The elderly, veterans, indigent adults, almost all children and disabled people already have health insurance, he noted. "If you're in jail, you're covered," he said. "But many working people are not."
An estimated 236,000 West Virginia adults between 19 and 64 -- one in five -- have no insurance, according to the West Virginia Division of Insurance. Six in ten are from working households.
In 2014, an estimated 170,000 West Virginians will be eligible for health insurance through Medicaid under the new law, Medicaid Commissioner Nancy Atkins told the conference. Many will be children transferred from the Childrens Health Insurance Program, but adults who earn up to 133 percent of the federal poverty level will also be eligible, she said.
Starting in 2014, another estimated 125,000 West Virginia adults with higher incomes can shop for subsidized health insurance through the insurance exchange, according to Division of Insurance preliminary estimates. A family of four earning up to $88,000 will be able to buy subsidized insurance through the exchange, Stoll said.
The federal government will pay 100 percent of the cost of the new Medicaid enrollees till 2020, under the reform law. Thereafter, the state would have to come up with 10 percent of the cost.
Manchin, who is running for the U.S. Senate, told the conference the tobacco tax could be increased specifically to pay the 10 percent cost. "It's time to do that," he said.
According to a 2008 West Virginia Health Care Authority study, the state will save more than $200 million a year in uncompensated health care costs after hundreds of thousands are newly insured. "Right now we're paying hidden costs of unnecessary emergency room visits," Manchin said.
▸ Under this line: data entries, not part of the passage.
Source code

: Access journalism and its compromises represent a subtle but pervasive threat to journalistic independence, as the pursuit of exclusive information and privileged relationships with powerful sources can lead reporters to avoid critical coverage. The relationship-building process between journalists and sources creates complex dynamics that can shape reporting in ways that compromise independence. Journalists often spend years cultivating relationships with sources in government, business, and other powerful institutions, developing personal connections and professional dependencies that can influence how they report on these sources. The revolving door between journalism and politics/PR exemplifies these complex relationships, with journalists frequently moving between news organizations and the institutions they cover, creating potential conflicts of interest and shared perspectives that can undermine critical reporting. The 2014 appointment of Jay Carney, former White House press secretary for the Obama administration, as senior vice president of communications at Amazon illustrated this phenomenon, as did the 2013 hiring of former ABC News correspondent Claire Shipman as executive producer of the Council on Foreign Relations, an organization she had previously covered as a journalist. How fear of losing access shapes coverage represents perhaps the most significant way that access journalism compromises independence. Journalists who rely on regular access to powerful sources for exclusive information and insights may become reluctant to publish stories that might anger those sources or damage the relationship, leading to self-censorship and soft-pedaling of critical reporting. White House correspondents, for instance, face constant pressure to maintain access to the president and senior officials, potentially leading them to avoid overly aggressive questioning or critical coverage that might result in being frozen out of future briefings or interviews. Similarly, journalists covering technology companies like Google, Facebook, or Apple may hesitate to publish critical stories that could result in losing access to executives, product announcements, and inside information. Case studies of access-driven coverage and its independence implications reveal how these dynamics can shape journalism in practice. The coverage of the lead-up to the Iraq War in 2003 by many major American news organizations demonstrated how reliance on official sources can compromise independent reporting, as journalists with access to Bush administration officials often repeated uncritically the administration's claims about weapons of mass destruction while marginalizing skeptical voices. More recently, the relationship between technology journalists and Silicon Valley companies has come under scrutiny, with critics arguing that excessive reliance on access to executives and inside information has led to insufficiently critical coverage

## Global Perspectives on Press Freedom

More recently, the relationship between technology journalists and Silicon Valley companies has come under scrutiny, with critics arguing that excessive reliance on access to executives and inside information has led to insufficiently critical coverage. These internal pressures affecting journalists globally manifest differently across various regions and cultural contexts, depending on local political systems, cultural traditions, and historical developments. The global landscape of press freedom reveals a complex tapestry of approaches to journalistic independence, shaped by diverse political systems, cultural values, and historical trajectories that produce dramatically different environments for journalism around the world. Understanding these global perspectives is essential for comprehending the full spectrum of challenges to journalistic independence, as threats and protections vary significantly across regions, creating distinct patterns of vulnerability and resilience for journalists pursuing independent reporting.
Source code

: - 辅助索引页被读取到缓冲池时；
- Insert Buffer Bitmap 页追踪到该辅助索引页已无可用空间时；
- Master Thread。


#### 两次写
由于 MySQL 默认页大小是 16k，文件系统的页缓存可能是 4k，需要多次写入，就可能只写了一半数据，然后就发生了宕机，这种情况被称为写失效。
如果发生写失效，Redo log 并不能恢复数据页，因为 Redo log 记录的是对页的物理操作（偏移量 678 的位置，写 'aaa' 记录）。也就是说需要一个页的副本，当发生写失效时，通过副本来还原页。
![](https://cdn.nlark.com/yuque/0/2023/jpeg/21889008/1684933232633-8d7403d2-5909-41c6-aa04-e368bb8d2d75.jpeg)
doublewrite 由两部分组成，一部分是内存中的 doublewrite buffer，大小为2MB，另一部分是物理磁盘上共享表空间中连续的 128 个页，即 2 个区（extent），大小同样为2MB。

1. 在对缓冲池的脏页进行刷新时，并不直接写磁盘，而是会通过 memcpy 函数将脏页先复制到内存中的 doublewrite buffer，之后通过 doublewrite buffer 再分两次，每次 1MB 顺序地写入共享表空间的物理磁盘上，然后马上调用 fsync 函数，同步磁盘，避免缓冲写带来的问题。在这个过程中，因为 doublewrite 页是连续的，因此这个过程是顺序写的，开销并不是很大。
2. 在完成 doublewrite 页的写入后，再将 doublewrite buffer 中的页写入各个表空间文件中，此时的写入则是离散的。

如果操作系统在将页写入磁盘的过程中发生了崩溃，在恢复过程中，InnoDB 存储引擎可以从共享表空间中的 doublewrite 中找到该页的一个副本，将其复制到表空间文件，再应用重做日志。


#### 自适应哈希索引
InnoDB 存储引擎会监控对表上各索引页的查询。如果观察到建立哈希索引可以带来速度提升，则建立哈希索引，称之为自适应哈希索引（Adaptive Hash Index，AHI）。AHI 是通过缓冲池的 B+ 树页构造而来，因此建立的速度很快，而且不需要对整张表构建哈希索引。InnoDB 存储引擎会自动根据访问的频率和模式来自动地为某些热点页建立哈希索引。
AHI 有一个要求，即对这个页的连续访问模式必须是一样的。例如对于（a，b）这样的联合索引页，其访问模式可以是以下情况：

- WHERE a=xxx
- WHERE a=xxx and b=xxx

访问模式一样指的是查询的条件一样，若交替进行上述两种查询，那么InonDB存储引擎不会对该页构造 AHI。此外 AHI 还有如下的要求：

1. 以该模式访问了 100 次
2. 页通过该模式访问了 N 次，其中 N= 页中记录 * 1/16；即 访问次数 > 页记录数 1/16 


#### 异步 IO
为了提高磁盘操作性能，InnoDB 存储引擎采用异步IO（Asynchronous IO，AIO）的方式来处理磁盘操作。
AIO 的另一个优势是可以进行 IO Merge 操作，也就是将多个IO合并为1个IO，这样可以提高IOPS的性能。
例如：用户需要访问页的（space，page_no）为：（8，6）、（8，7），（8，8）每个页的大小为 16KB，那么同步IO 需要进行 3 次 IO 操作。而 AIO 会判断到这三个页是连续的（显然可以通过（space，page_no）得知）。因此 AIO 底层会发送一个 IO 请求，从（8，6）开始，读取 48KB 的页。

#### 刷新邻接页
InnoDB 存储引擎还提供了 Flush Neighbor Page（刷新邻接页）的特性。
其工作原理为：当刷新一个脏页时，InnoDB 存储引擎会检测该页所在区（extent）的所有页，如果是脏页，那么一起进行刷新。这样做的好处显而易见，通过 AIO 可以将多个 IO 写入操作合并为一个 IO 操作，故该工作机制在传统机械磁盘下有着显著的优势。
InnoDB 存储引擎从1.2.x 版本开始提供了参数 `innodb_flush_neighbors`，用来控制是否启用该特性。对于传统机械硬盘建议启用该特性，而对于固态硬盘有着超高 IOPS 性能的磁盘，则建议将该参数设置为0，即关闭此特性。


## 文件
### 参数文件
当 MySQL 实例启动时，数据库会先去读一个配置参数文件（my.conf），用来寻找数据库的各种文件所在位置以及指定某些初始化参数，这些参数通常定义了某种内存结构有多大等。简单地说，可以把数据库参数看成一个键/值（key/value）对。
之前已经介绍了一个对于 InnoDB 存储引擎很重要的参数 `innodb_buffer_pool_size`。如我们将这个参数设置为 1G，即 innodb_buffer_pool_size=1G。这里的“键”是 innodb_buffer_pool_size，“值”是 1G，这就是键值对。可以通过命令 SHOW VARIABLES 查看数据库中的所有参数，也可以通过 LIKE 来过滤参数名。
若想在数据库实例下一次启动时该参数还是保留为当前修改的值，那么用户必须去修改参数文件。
All speakers said the state has much work to do before the major parts of health care reform kick in, in 2014. "It's no longer a fight in Washington, D.C.," Stoll said. "The work is in the states now."
Atkins reeled off a long list of tasks Medicaid must accomplish while getting ready. "But it's an exciting time to be in health care," she said.
The conference, titled "Growing Healthy Children: Health Care Reform Summit" is funded by the Claude Worthington Benedum Foundation, with support from the AARP, West Virginia CHIP, and a variety of statewide health groups, governmental and private.
The conference continues Tuesday at the Charleston Marriott.